September 14, 2022 Yvonne P. Cervantes 297 views

Close contacts asymptomatic

THE Department of Health (DOH) reported that the third and fourth reported cases of monkeypox in the country are still in isolation, while their close contacts are all asymptomatic.

The DOH’s forum update report said the third monkeypox case—a 29-year-old Filipino national who had traveled to countries with confirmed monkeypox cases—is still in home isolation due to lesions despite the patient’s 21st day of isolation being Aug. 31.

The DOH said the patient has not yet been declared recovered since “not all of the scabs have fallen off yet.”

“Status of lesions has not yet met the required lesion criteria for discharge from isolation. No additional rashes and symptoms were observed,” it said.

Of the patient’s 17 identified close contacts, 13 have finished their self-monitoring period while four have finished quarantine, and all are asymptomatic.

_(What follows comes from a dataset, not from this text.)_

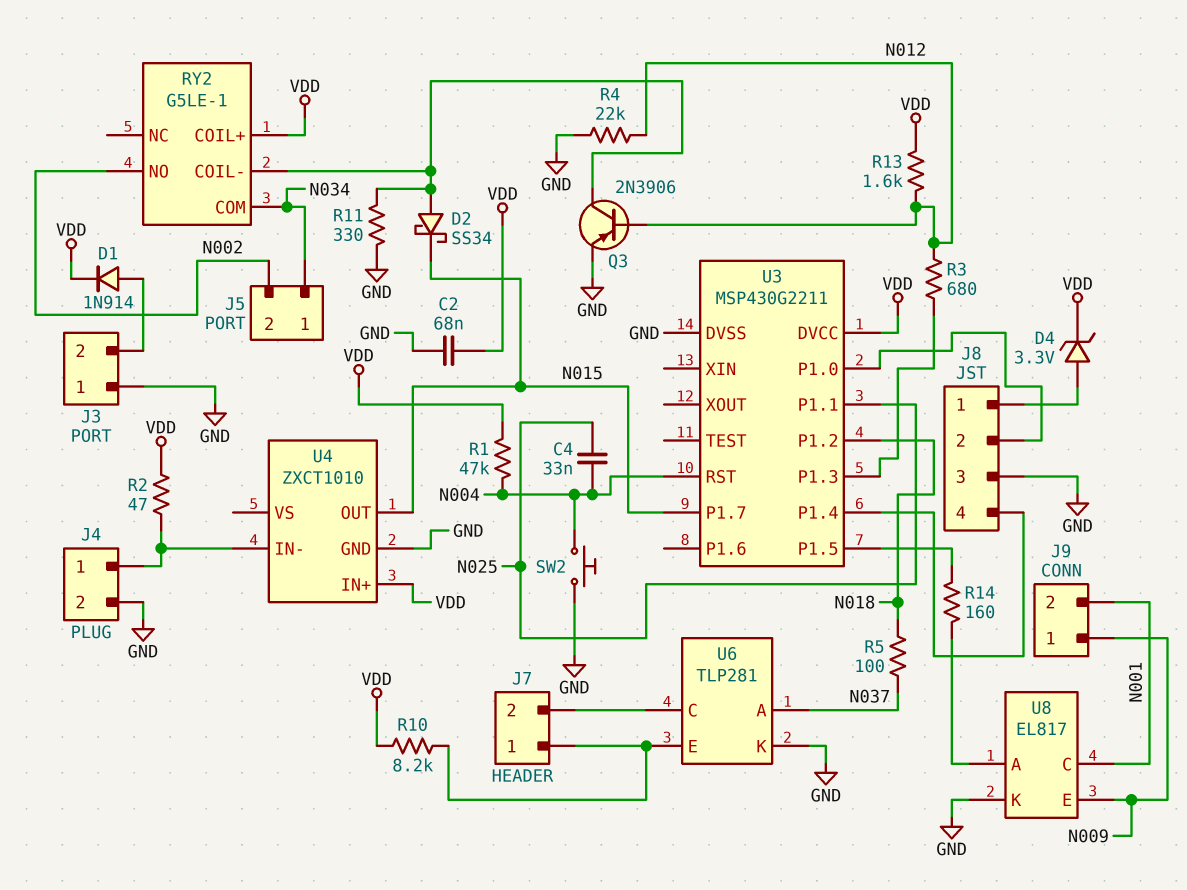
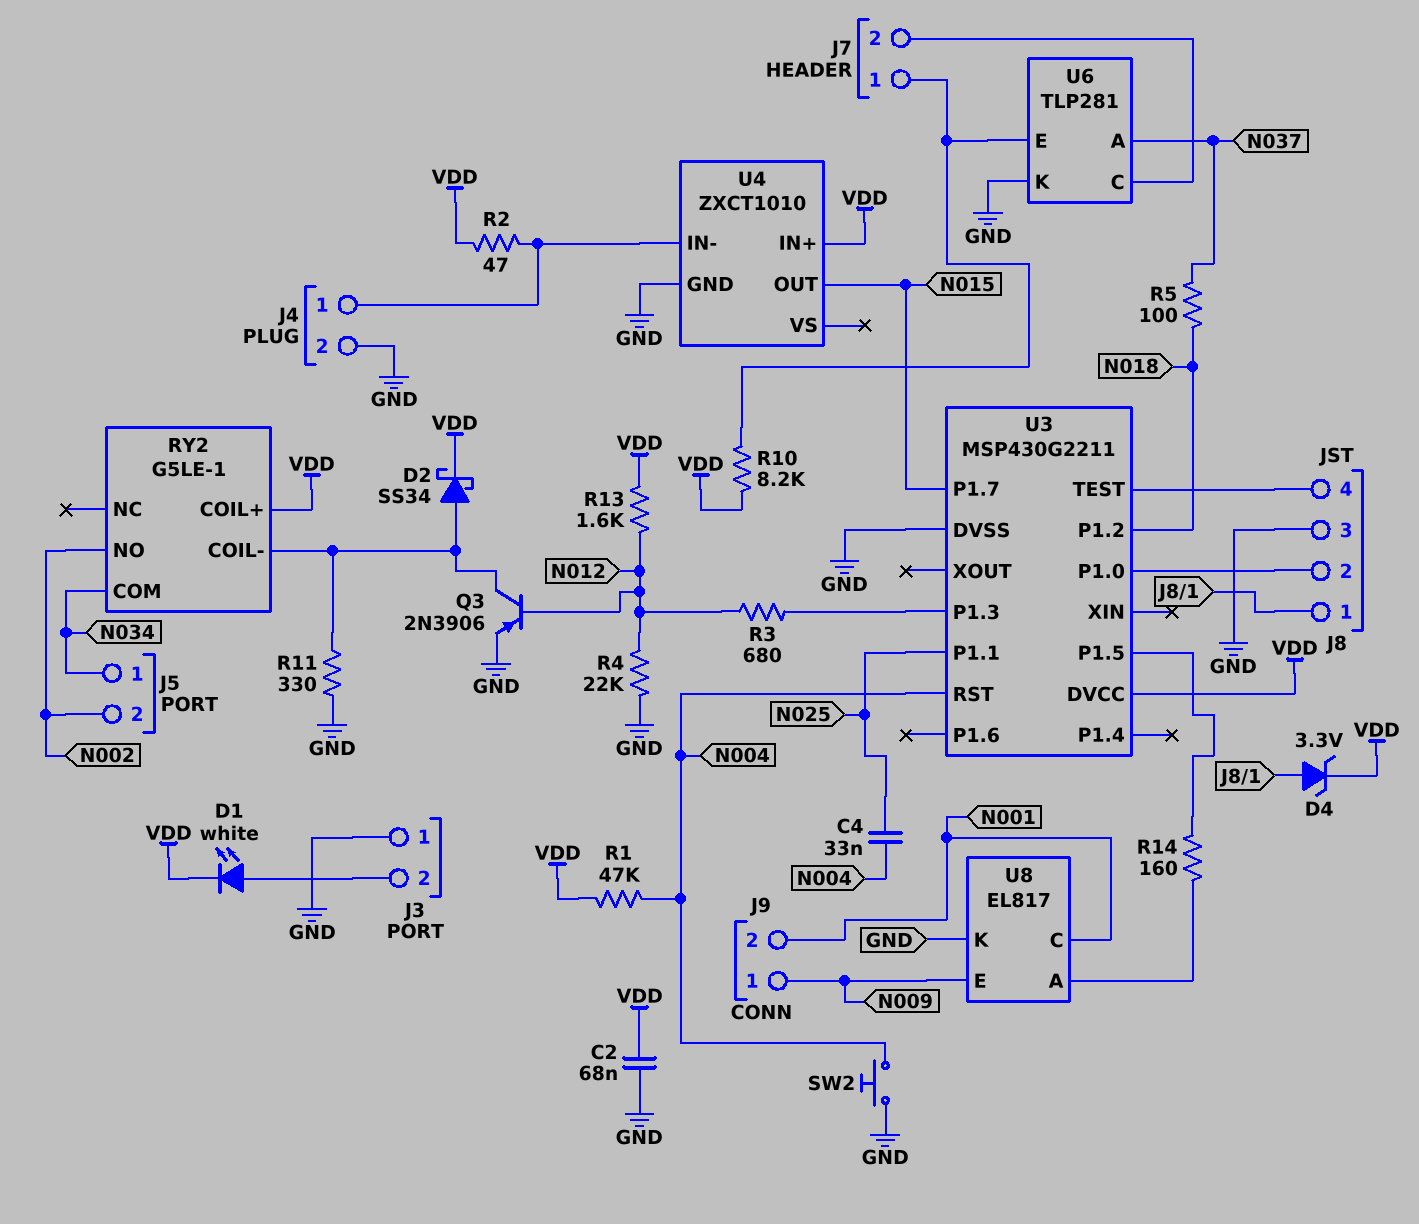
D1: diode 1N914 (A J3/2, K VDD) -> LED white (A J3/2, K VDD)
D2: schottky SS34 (A RY2/COIL-, K N015) -> schottky SS34 (A RY2/COIL-, K VDD)
U3 pin P1.4: J8/4 -> none
U3 pin TEST: none -> J8/4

Meanwhile, the fourth monkeypox case, a 25-year-old Filipino national with no travel history to any country with confirmed monkeypox cases, is still in facility-based isolation waiting for their “scabs to fall off.”

“No additional rashes or symptoms have been observed. Since currently in a facility, discharge from isolation criteria will be based on assessment of attending physician considering clinical status (including lesion stages) and/or laboratory criteria,” the DOH said.

According to the DOH, 18 of the fourth case’s 20 close contacts have finished quarantine, while one has finished the self-monitoring period and another one is still assisting the case in the isolation facility “whose quarantine will only start when the case is discharged from isolation.”

The Health department added that they are also all asymptomatic.

Monkeypox is a virus transmitted to humans through close contact with an infected person or animal, or contaminated materials.

It was a viral infection resembling smallpox and first detected in humans in 1970, monkeypox is less dangerous and contagious than smallpox, which was eradicated in 1980.

The first symptoms can include a fever, headaches, sharp muscle pains, fatigue, a rash, as well as swollen and painful lymph nodes.